◆ **WHAT THE EXERCISE ASKS**
Copy each line that includes the string "Timber" from the material into your answer.

BEGIN DATA TO PROCESS

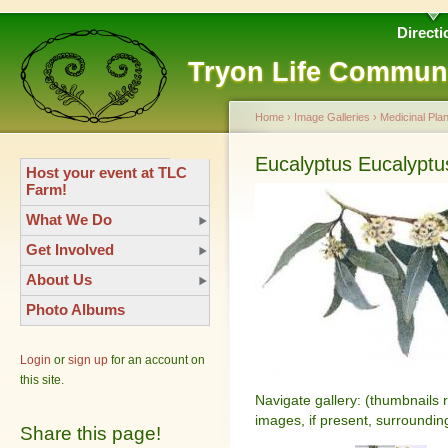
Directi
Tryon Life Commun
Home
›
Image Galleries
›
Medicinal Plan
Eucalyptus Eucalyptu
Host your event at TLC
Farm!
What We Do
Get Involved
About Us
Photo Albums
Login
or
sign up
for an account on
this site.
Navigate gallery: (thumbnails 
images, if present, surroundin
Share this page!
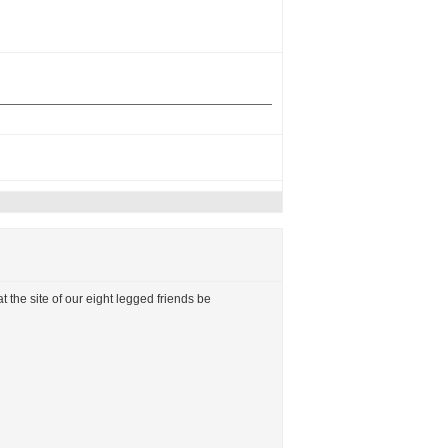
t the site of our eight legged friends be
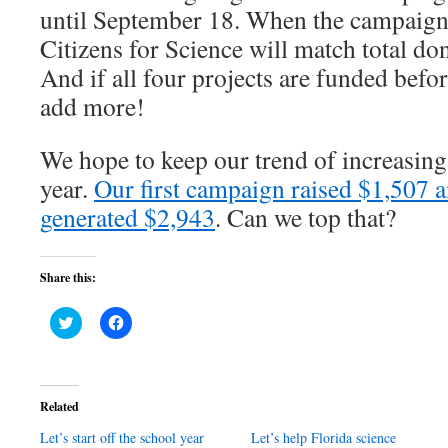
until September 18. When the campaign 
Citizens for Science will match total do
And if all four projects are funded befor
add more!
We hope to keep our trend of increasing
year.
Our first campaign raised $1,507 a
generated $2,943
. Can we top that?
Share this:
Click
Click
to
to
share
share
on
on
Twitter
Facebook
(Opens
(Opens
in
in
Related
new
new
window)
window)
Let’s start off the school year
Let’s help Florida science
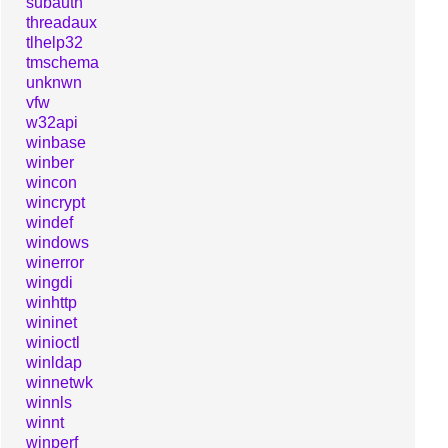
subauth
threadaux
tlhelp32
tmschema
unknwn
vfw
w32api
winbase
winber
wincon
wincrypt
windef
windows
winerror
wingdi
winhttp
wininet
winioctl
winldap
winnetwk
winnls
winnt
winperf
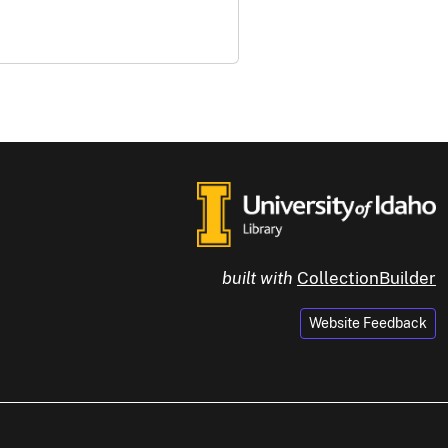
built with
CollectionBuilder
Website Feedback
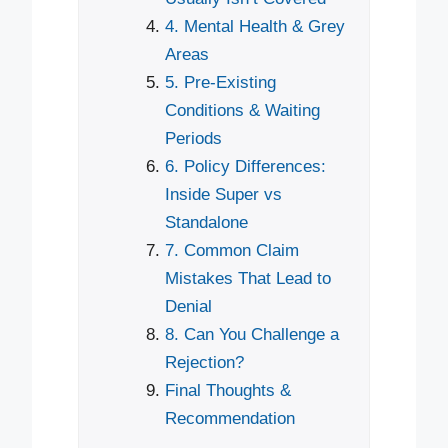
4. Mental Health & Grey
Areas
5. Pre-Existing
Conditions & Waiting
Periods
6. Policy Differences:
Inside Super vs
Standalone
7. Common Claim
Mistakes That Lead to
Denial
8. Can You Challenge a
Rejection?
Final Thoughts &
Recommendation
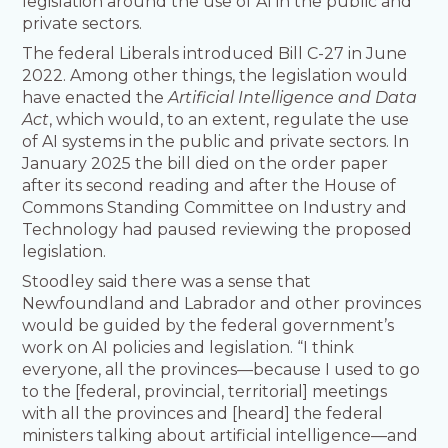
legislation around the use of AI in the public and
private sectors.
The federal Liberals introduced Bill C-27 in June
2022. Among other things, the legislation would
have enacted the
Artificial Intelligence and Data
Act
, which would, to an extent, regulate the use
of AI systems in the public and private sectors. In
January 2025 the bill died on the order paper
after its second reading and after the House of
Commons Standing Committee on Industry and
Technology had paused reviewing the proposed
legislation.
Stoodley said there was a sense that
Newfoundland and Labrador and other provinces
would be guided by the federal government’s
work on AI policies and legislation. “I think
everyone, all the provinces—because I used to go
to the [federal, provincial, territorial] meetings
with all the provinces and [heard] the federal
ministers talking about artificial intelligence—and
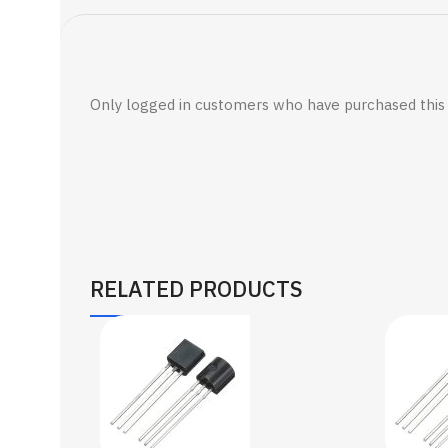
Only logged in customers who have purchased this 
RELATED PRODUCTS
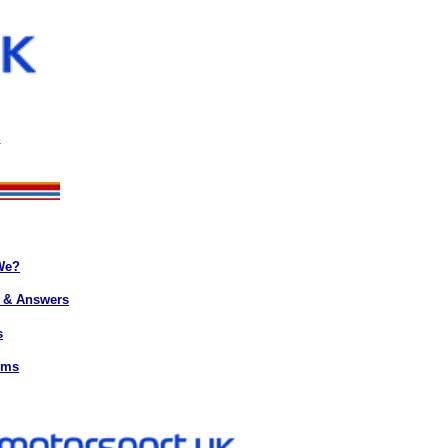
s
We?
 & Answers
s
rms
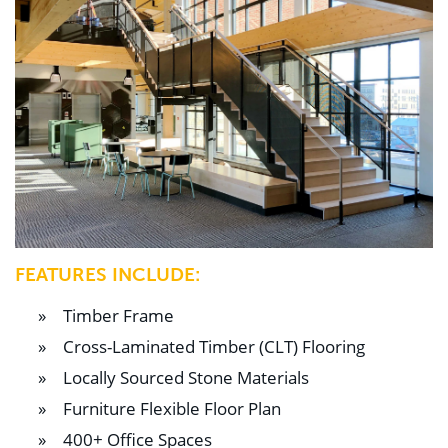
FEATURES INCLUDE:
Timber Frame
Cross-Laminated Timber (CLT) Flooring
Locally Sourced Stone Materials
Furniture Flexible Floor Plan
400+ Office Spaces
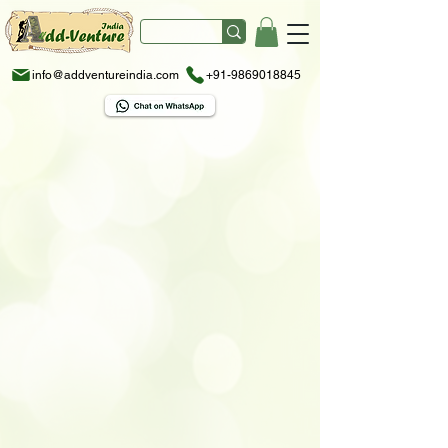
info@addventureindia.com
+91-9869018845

END DATA TO PROCESS

◆ **EXERCISE RESULT**
Timber Frame
Cross-Laminated Timber (CLT) Flooring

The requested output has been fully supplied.